Pixel can read your heart rate with the camera
Pixel can read your heart rate with the camera

Google will add heart rate and breathing monitoring to the Fit app on Pixel phones this month and plans to add it to other Android phones in the future.

Both functions rely on the smartphone's camera, which measures the breathing rate by monitoring the rise and fall of the user's chest, and tracks the heart rate by tracking the change in blood color during the procedure. It moves at your fingertips.

The company said: These features only allow users to track general health conditions and not evaluate or diagnose medical conditions.

To use the app to measure respiratory rate (the number of times a person breathes per minute), the user points the front camera of the phone towards the head and chest. To measure your heart rate, place your finger on the back camera.

At the press conference, Google Health product manager (Jack Poe) said: Doctors calculate a patient's breathing rate based on the patient's chest height and drop. Google's feature uses machine learning technology to simulate this process.

Google Heart Rate Monitor is similar to the Samsung features of many old Galaxy smartphones, including the Galaxy S10, but removes the features of the S10E, S20 and later phones.

Heart rate data in the Google app is not as comprehensive as the types of readings people get from wearables that can be used to continuously monitor their heart rate in people's daily lives.

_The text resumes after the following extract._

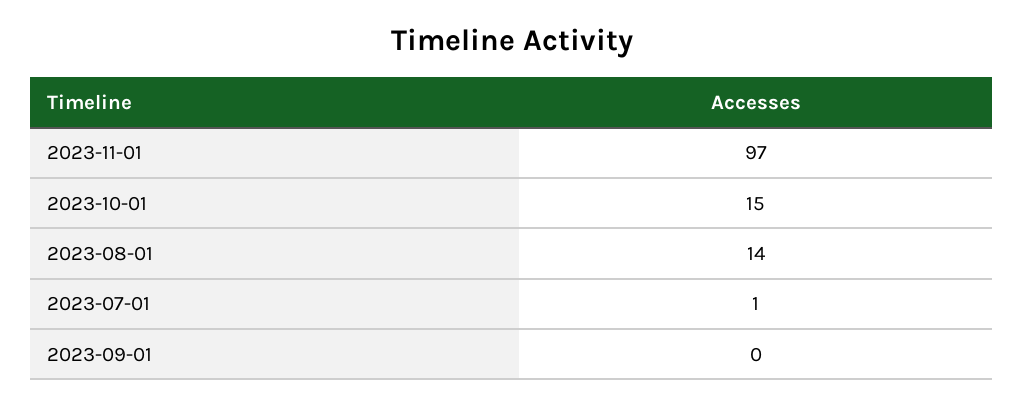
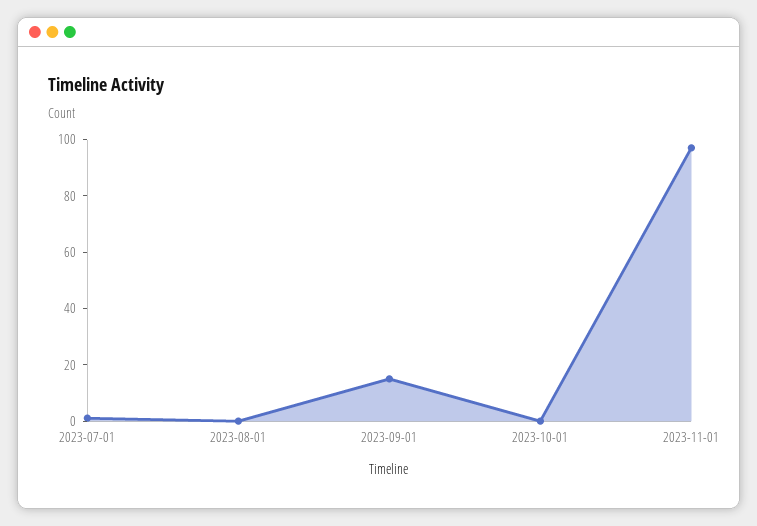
2023-10-01: 15 -> 0
2023-08-01: 14 -> 0
2023-09-01: 0 -> 15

Poe said the ability to check how these indicators work when needed is always a helpful tool, and anything that increases the frequency of heart rhythm or respiratory rate is vital.

Google decided to create these features in smartphones so that as many people as possible can use them, as not many people currently have features like wearables. However, you will benefit from being able to track your breathing rate, heart rate, etc.

Internal research on Pixel phones shows that regardless of health status, the person's breathing rate function is accurate to 1 breath per minute, while the heart rate function is accurate to 2%.

The team looked at how these features might work on other phones before they could be used outside of Pixel. These functions will now be described as tools that can be used in public health.

Google does not claim to be able to perform medical functions, so adding it to the app does not require FDA approval.